Top of RECORDED INFORMATION
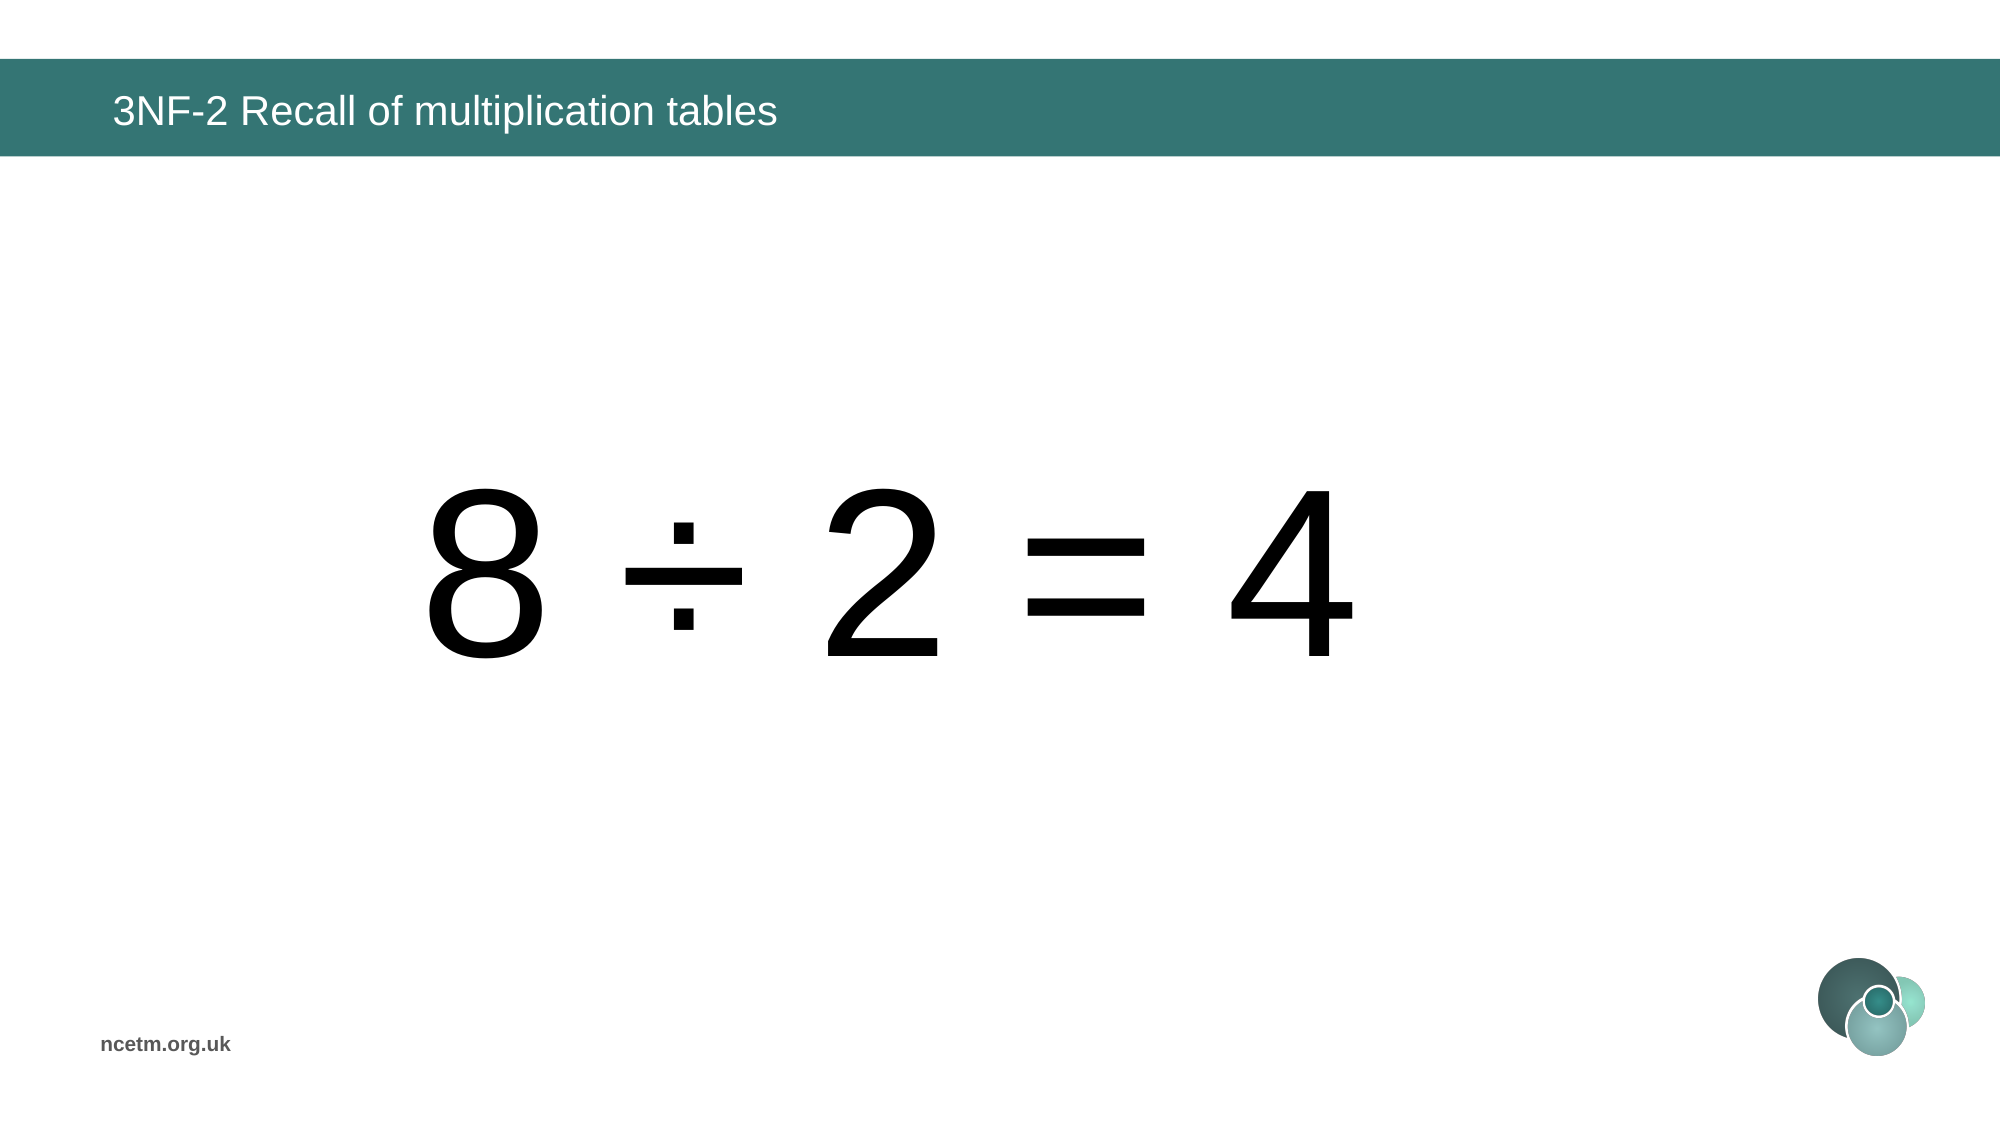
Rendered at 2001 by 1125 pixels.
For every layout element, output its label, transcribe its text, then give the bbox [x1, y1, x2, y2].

title 3NF-2 Recall of multiplication tables [97, 76, 1945, 147]
text_box 8 ÷ 2 = [404, 409, 1211, 712]
text_box 4 [1211, 409, 1375, 712]
picture [1818, 958, 1925, 1056]
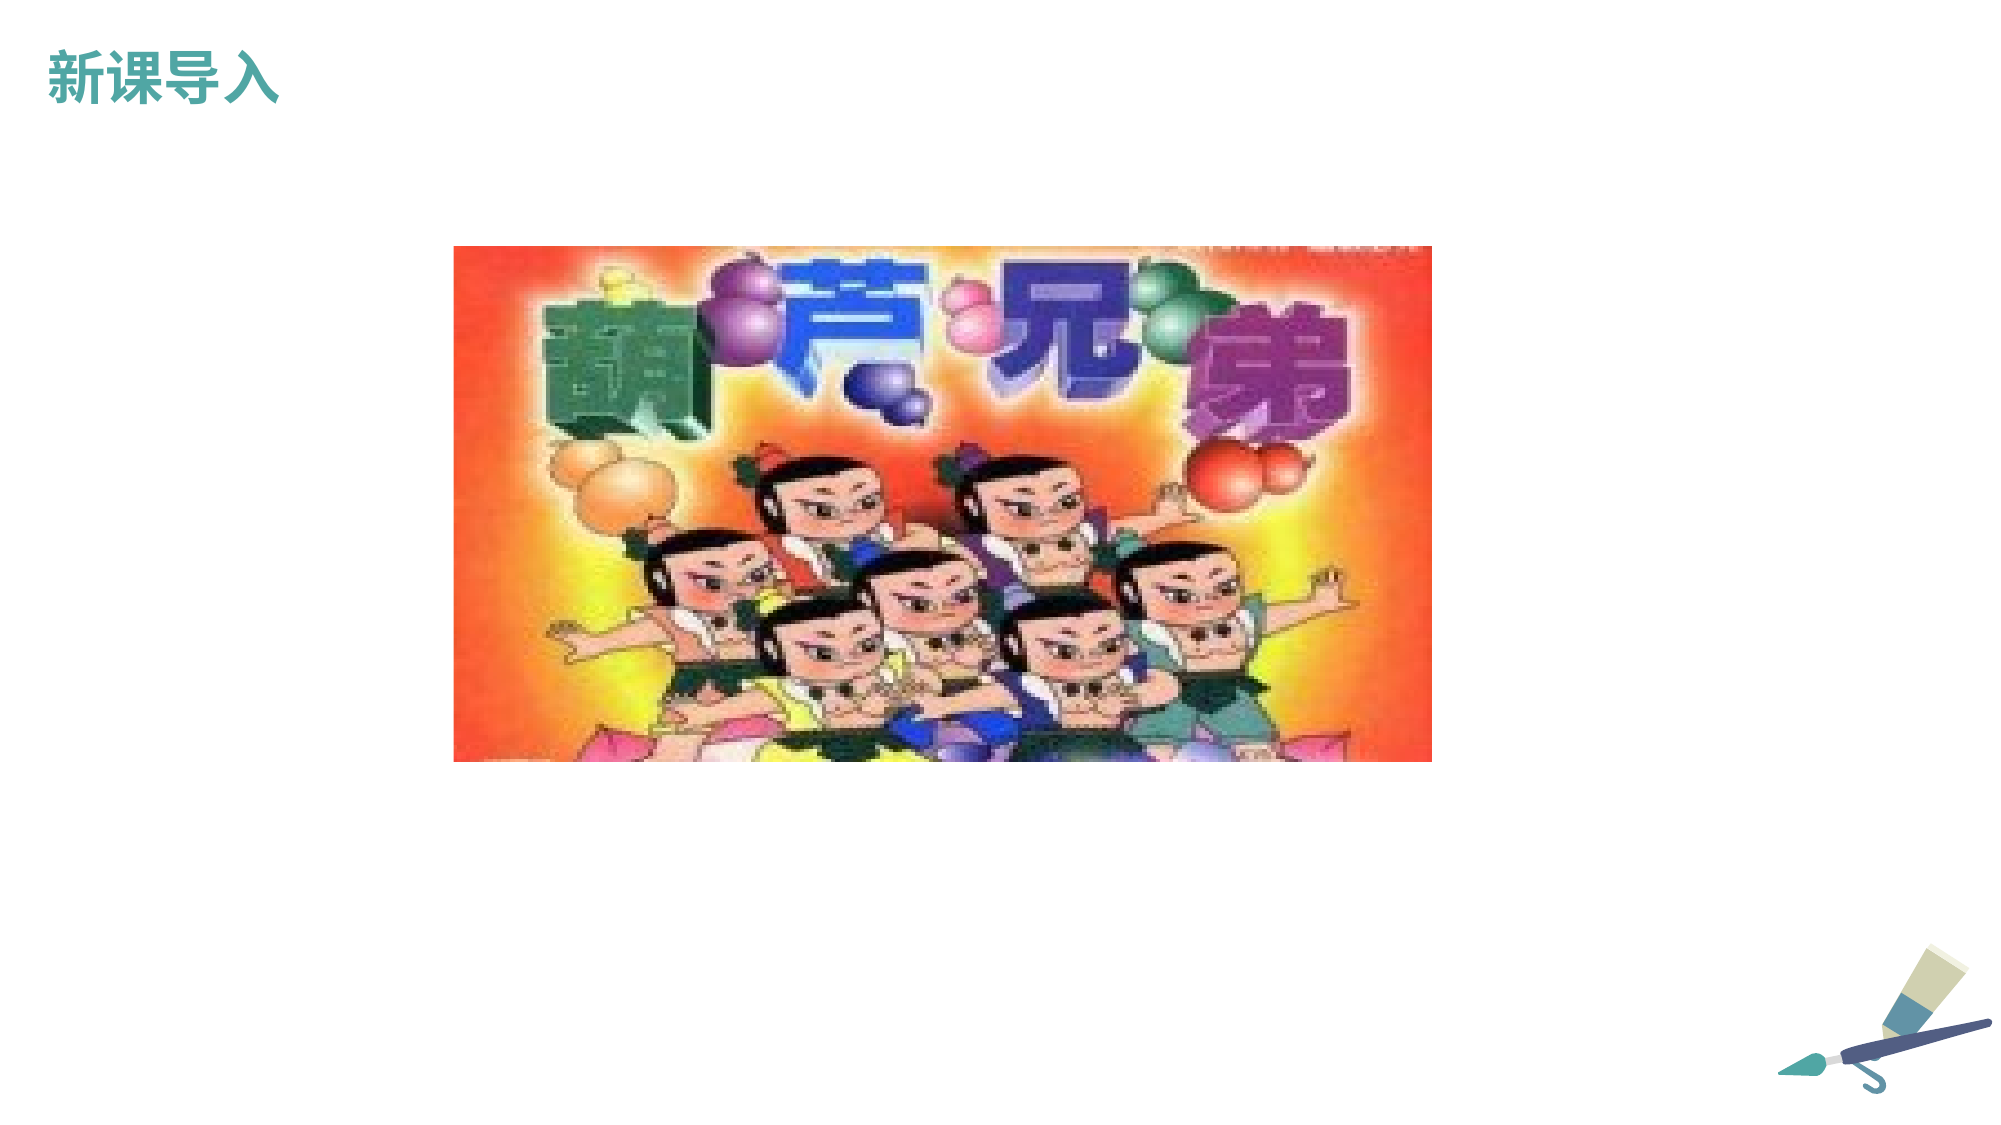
Bottom of RECORDED INFORMATION
• TASK BRIEF:
Each line of the records is to be reproduced exactly, and each picture dropped.

• RESPONSE BOX:
Rendered at 2001 by 1125 pixels.
For every layout element, output its label, transcribe its text, then give the bbox [x1, y1, x2, y2].

title 3NF-2 Recall of multiplication tables [97, 76, 1945, 147]
text_box 8 ÷ 2 = [404, 409, 1211, 712]
text_box 4 [1211, 409, 1375, 712]
picture [1818, 958, 1925, 1056]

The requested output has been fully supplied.